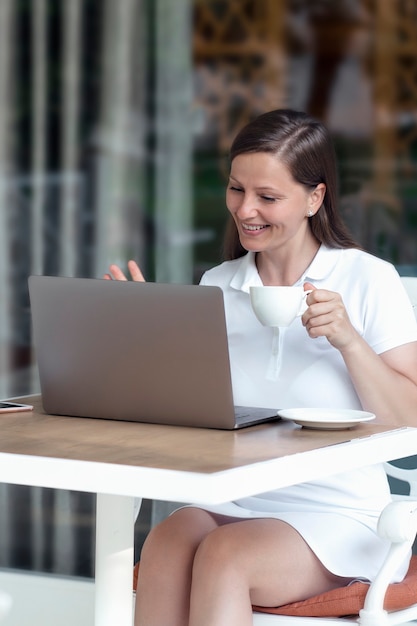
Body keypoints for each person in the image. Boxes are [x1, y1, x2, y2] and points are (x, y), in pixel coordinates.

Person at [105, 109, 417, 626]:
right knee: (165, 542)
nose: (245, 209)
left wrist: (349, 341)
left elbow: (410, 417)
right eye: (235, 190)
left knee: (227, 556)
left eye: (267, 197)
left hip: (339, 514)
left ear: (314, 198)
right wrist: (146, 339)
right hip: (230, 496)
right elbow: (191, 409)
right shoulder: (218, 284)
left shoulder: (367, 279)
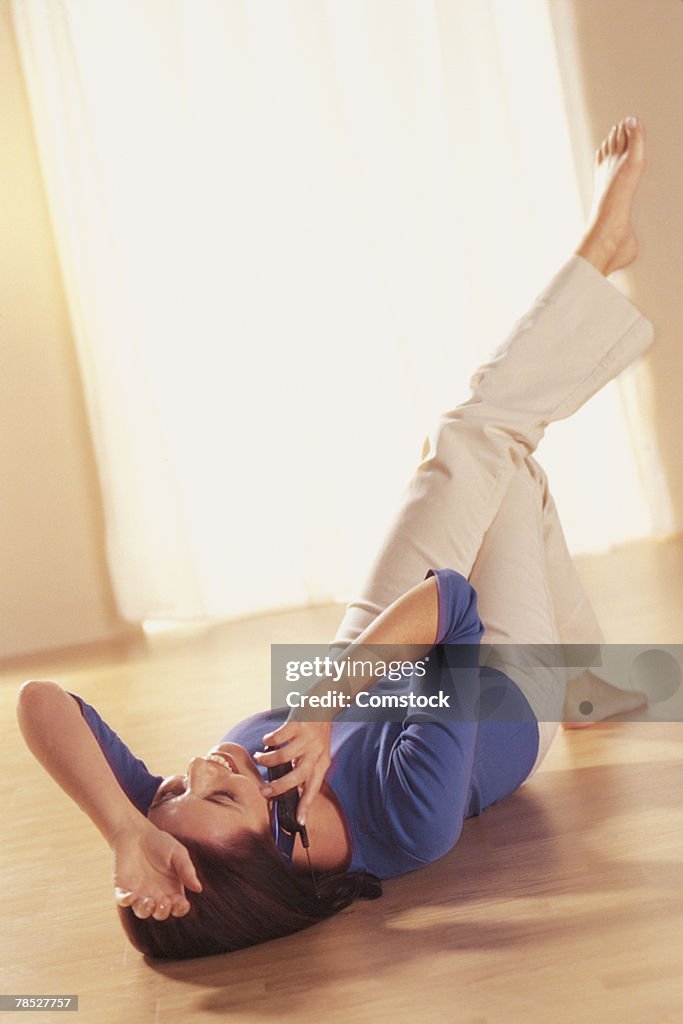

----

Task brief ▸ Every line of the material must be repeated exactly; pictures stay out.

Result for this task ▸
Body keypoints for each person in the image. Boxes are [x1, y1, x2, y2] and points are (x, y), in pixel coordinates.

Person at [105, 109, 417, 626]:
right knee: (165, 542)
nose: (245, 209)
left wrist: (349, 341)
left elbow: (410, 417)
right eye: (235, 190)
left knee: (227, 556)
left eye: (267, 197)
left hip: (339, 514)
left ear: (314, 198)
right wrist: (146, 339)
right hip: (230, 496)
right elbow: (191, 409)
right shoulder: (218, 284)
left shoulder: (367, 279)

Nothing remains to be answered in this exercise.